Staring at him, Kirsty realised that to Phil that was exactly what it explained.
Fifty One
Stu took the diary from Karen’s hand. She’d been holding it towards him for at least thirty seconds with no sign she’d sit down. Will wouldn’t take it. Not that he could be expected to, Stu thought. And Karen had done enough with going through Geri’s stuff. Stu had seen the photo albums and an urge to grab those albums and look at pictures of the past had come and gone quickly. Even just thinking about doing so was enough to make his stomach threaten to reject its little meal.
Karen joined Will on the bed, their legs touching. Stu moved to the window, then decided being in full view of anyone outside was a bad idea.

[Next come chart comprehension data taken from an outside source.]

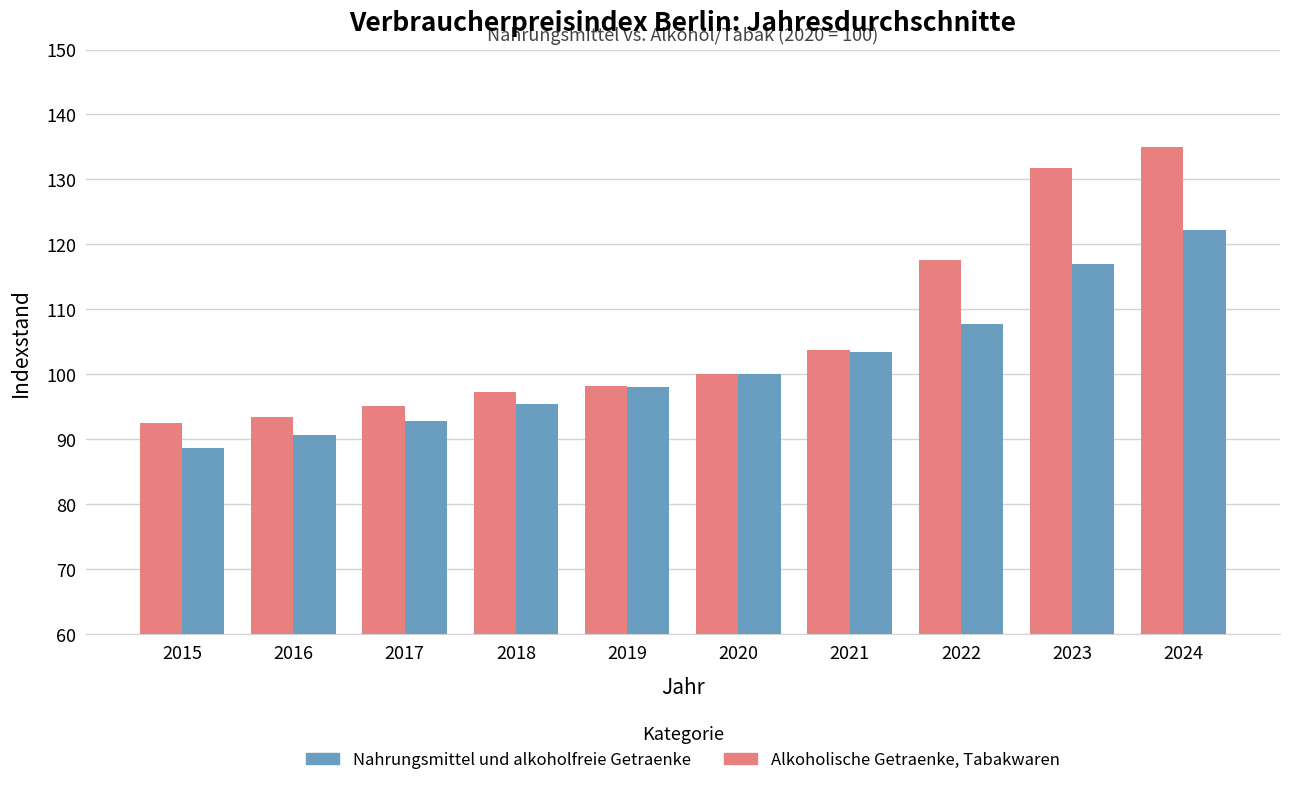

What is the value of the Nahrungsmittel und alkoholfreie Getraenke bar at the 3rd from the left?

95.1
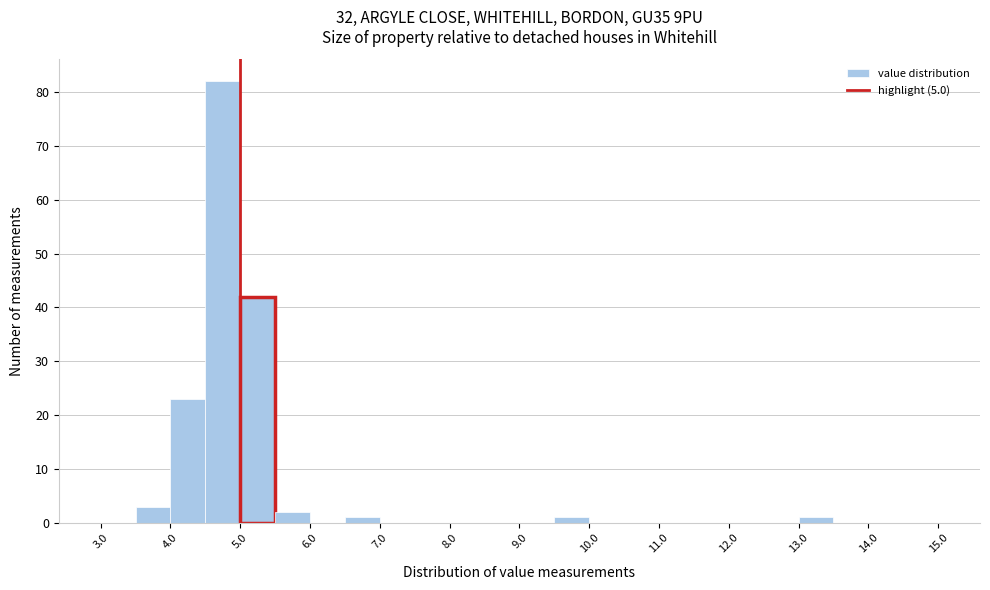

Which range on the x-axis has the tallest bar?

4.5 to 5.0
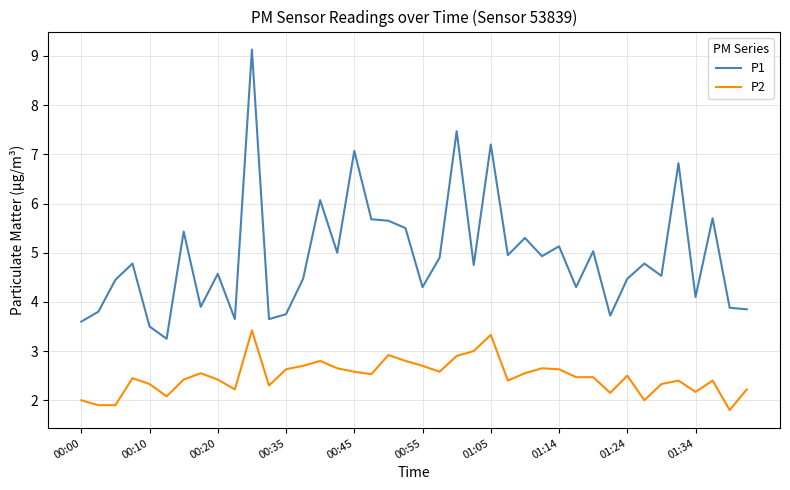

Which series has the largest total across all categories?

P1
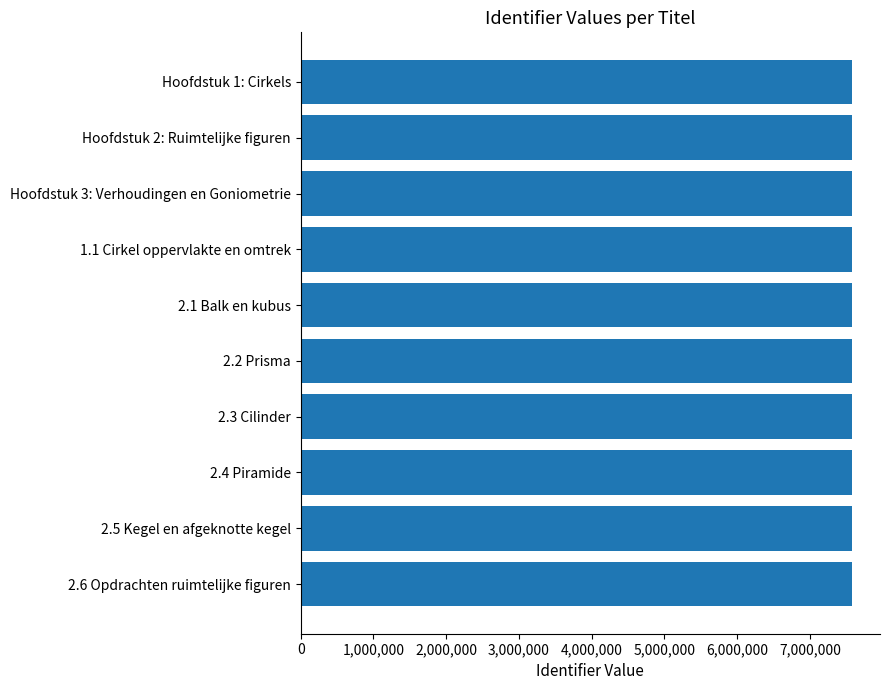

How many categories are shown in the chart?

10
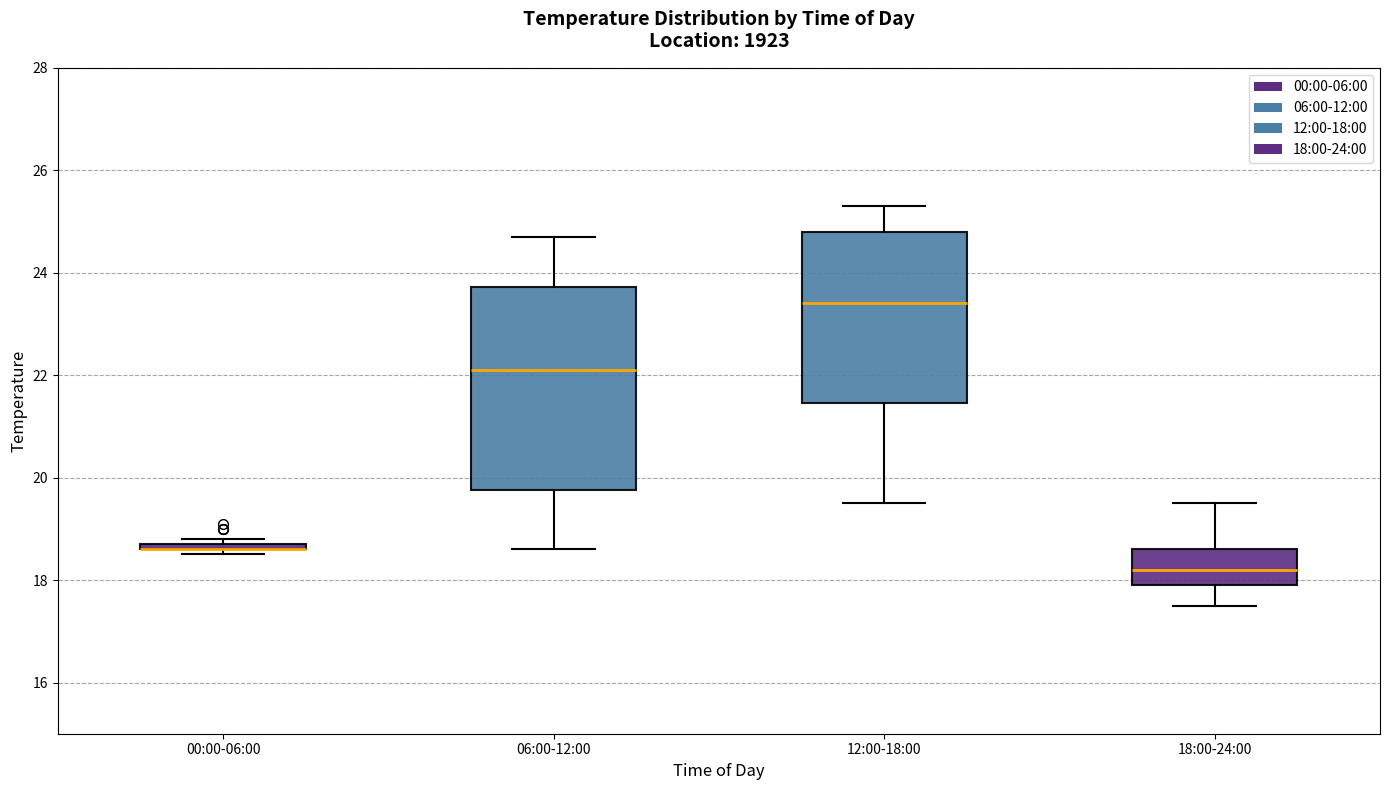

Where is the upper edge of the box for 06:00-12:00 on the y-axis? The values are not printed on the chart, so give them approximately, as read against the axis.

23.8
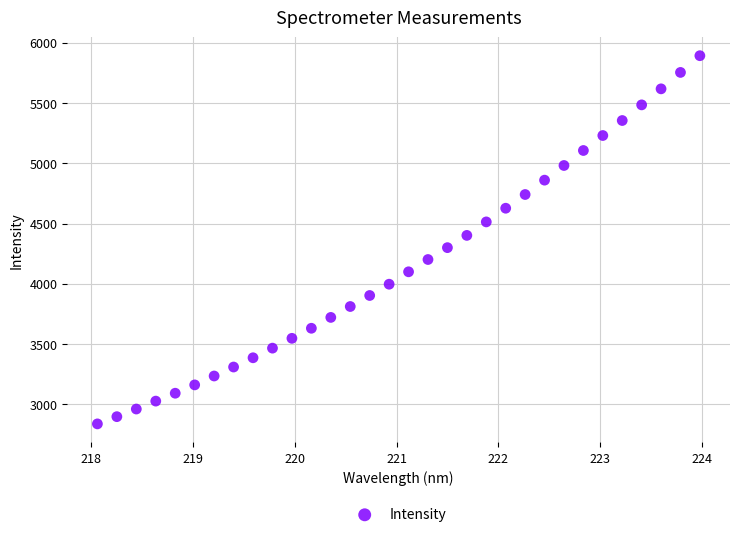

What is the range of X values (max minus min)?

5.9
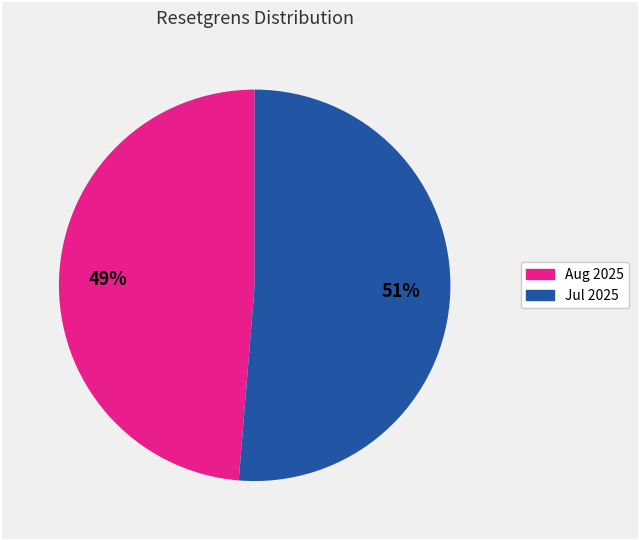

To the nearest percent, what is the average slice percentage?

50%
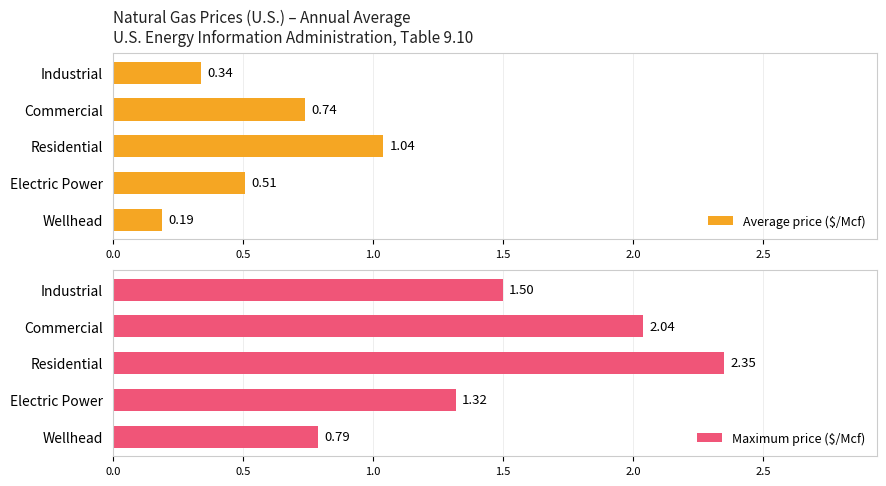

How many bars are there in each group?

2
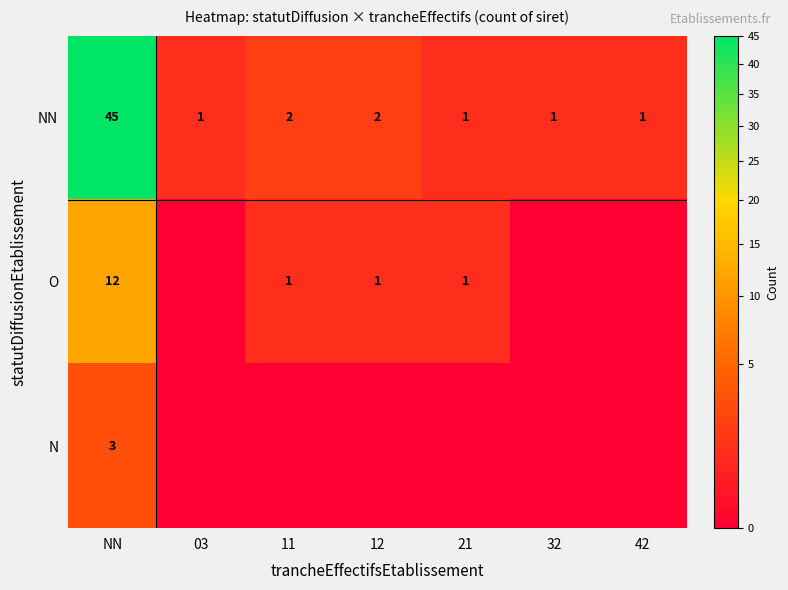

What is the average value of the NN series?

8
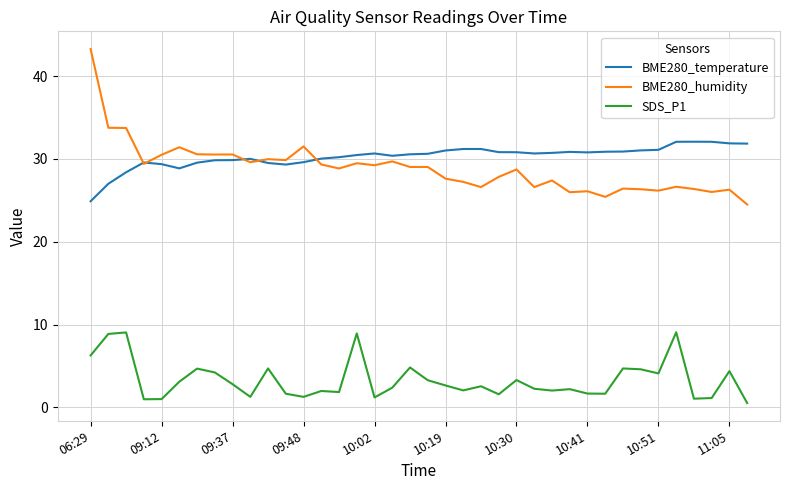

Which series has the largest range (max minus min)?

BME280_humidity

He crouched and gazed at the diary without reading it.
‘Should we really read this?’ he said.
‘Yes,’ Karen said.
‘Jesus.’
Marvelling at the feel of the little book, Stu ran his fingers all over it. It felt as real as his own skin or the dirt and sweat covering him, and yet his rational mind told him it couldn’t be. Geri was gone. Her home was gone. And this diary was just dead paper.
‘I keep thinking we’ve gone back in time,’ he said without taking his eyes from the diary.
‘Read it,’ Will muttered.
‘Or we’re inside Geri’s head, maybe. She created all this and we’re stuck inside something she imagined. Maybe none of this is real and we’re just somewhere Geri made up.’
‘Stu,’ Karen said.
‘Yeah. All right.’
He couldn’t get away from it, no matter how much he rambled or voiced his fears.
Stu focused on the neat handwriting and said the first word on the page.
‘I …’
Everything went black.
Fifty Two
Light first. Then heat. Will, Stu and Karen exist in the heat and light, exist as one. Their eyes are blind, their skin bakes. And when the light roars down on them, their eyes are opened.
Colours and space; gaps and light. Red sits below their skin and swallows them and digests them. They drop into the gaps, they swim in the red down there and in that bleeding light, in that horror and in that hope, everything shrinks in an instant to an infinitesimal dot. They live inside it, still bathed in red, still lit by that light, dancing there on the last day of summer, on the first of day of winter and all the days in between when life makes sense, when the city and its streets and grasses and secrets are theirs. They love there; they live there and it’s the most wonderful place in the world. More than that, it’s all theirs, every dark inch, every lit corner, and they exist as one; their friendship will never be brighter or louder and how they shine right now, how they glow in the red. This is the centre of their town, the middle of their youth and they love here, they live for each other here and now.